In 2015, Cor expanded to a two-show season launching with an acclaimed production of Erin Courtney's A Map of Virtue, named Most Promising Debut by Time Out Chicago, and nominated for several Time Out Chicago Theatre Awards including Best Supporting Actress (Scottie Caldwell) and Best Design (Tierra G. Novy, set; Stefin Steberl, costumes and props; Eric Vigo, lights; and Jeffrey Levin, sound.)

Cor's second 2015 production, Love and Human Remains, the first professional staging of Brad Fraser's controversial play in Chicago in 20 years, was directed by Ernie Nolan, played to numerous sold-out houses and was listed as one of the top plays to see by Windy City Times and New City.

To kick off its 2016 season this past spring, Cor staged a daring U.S. debut of Christina, The Girl King, Linda Gaboriau's translation of French playwright Michel Marc Bouchard's 2012 play Christine, la reine-garcon, based on the true life of the 17th century's Queen Christina of Sweden. In response, New City reiterated its praise for Cor, calling the company "trailblazing," a "gifted and brave collection of artists," adding "It is one thing to be captivated or even moved by theater. Yet, to be excited or energized are experiences far more rare. These are reactions spurred from witnessing originality and fearlessness."

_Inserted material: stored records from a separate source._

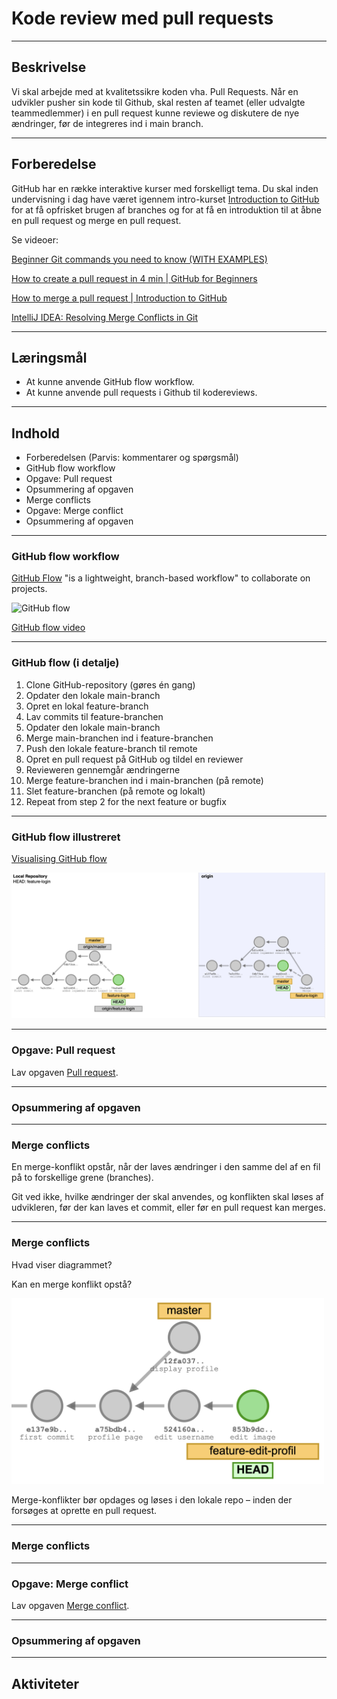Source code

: # Kode review med pull requests

---

## Beskrivelse

Vi skal arbejde med at kvalitetssikre koden vha. Pull Requests. 
Når en udvikler pusher sin kode til Github, skal resten af teamet (eller udvalgte teammedlemmer) i en pull request 
kunne reviewe og diskutere de nye ændringer, før de integreres ind i main branch.

---
## Forberedelse

GitHub har en række interaktive kurser med forskelligt tema.
Du skal inden undervisning i dag have været igennem intro-kurset
[Introduction to GitHub](https://github.com/skills/introduction-to-github) for at få opfrisket brugen af branches 
og for at få en introduktion til at åbne en pull request og merge en pull request.

Se videoer:

[Beginner Git commands you need to know (WITH EXAMPLES)](https://youtu.be/rE2zRhZdjFU?feature=shared)

[How to create a pull request in 4 min | GitHub for Beginners](https://youtu.be/nCKdihvneS0)

[How to merge a pull request | Introduction to GitHub](https://youtu.be/FDXSgyDGmho?feature=shared)

[IntelliJ IDEA: Resolving Merge Conflicts in Git](https://youtu.be/WgipWkaU2MM?feature=shared)

---
## Læringsmål
- At kunne anvende GitHub flow workflow.
- At kunne anvende pull requests i Github til kodereviews.

---
## Indhold
- Forberedelsen (Parvis: kommentarer og spørgsmål)
- GitHub flow workflow
- Opgave: Pull request
- Opsummering af opgaven
- Merge conflicts
- Opgave: Merge conflict
- Opsummering af opgaven

---
### GitHub flow workflow
[GitHub Flow](https://docs.github.com/en/get-started/using-github/github-flow) "is a lightweight, branch-based workflow"
to collaborate on projects.

![GitHub flow](assets/github-flow.png)

[GitHub flow video](https://youtu.be/rE2zRhZdjFU?feature=shared&t=780)

---
### GitHub flow (i detalje)

1.	Clone GitHub-repository (gøres én gang)
2.	Opdater den lokale main-branch
3.	Opret en lokal feature-branch
4.	Lav commits til feature-branchen
5.	Opdater den lokale main-branch
6.	Merge main-branchen ind i feature-branchen
7.	Push den lokale feature-branch til remote
8.	Opret en pull request på GitHub og tildel en reviewer
9.	Revieweren gennemgår ændringerne
10.	Merge feature-branchen ind i main-branchen (på remote)
11.	Slet feature-branchen (på remote og lokalt)
12. Repeat from step 2 for the next feature or bugfix

---
### GitHub flow illustreret

[Visualising GitHub flow](visualising-github-flow.md)

![GitHub flow visualiseret](assets/github-flow-visualisation.png)

---

### Opgave: Pull request

Lav opgaven [Pull request](opgave-pull-request.md).

---

### Opsummering af opgaven

---

### Merge conflicts

En merge-konflikt opstår, når der laves ændringer i den samme del af en fil på to forskellige grene (branches).

Git ved ikke, hvilke ændringer der skal anvendes, og konflikten skal løses af udvikleren, før der kan laves et commit, 
eller før en pull request kan merges.

---

### Merge conflicts

Hvad viser diagrammet?

Kan en merge konflikt opstå?

<img src="assets/possible-merge-conflict.png" alt="Possible merge conflict" width="500">

Merge-konflikter bør opdages og løses i den lokale repo – inden der forsøges at oprette en pull request.

---

### Merge conflicts




---
### Opgave: Merge conflict

Lav opgaven [Merge conflict](opgave-merge-conflict.md).

---

### Opsummering af opgaven

---

## Aktiviteter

Today, Cor is proud to be one of Chicago's newest and most ambitious Chicago professional theatre companies with a growing board and strong experience behind it. Company members are Tony Bozzuto, Chris Brickhouse, Elyse Cowles, Tosha Fowler, Adam Gutkin, Alarie Hammock, Topher Kielbasa, Jeffrey Levin, Claire Meyers, Ernie Nolan, Stefin Steberl, Eric Vigo and Will Von Vogt.